Input data:
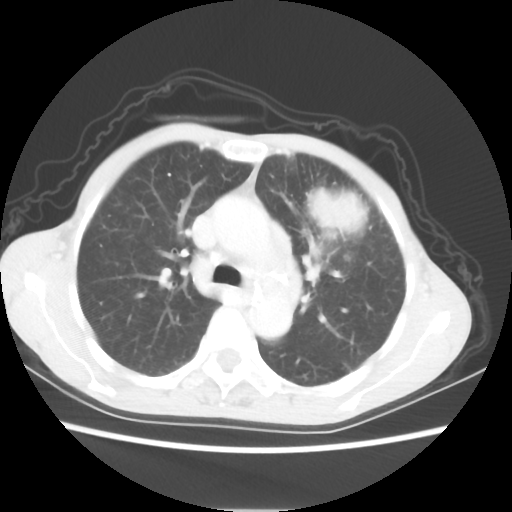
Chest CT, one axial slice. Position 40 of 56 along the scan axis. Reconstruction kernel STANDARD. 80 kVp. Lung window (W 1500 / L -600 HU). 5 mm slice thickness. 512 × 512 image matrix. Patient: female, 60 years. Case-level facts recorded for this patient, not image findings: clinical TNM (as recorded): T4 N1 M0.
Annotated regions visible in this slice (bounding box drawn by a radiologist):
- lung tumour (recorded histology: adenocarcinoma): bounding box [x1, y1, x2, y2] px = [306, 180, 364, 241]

Exercise instructions: Your reply should consist only of the lines running from the line with "Annotated regions visible" to the end of the listing, retyped exactly.

Exercise response:
Annotated regions visible in this slice (bounding box drawn by a radiologist):
- lung tumour (recorded histology: adenocarcinoma): bounding box [x1, y1, x2, y2] px = [306, 180, 364, 241]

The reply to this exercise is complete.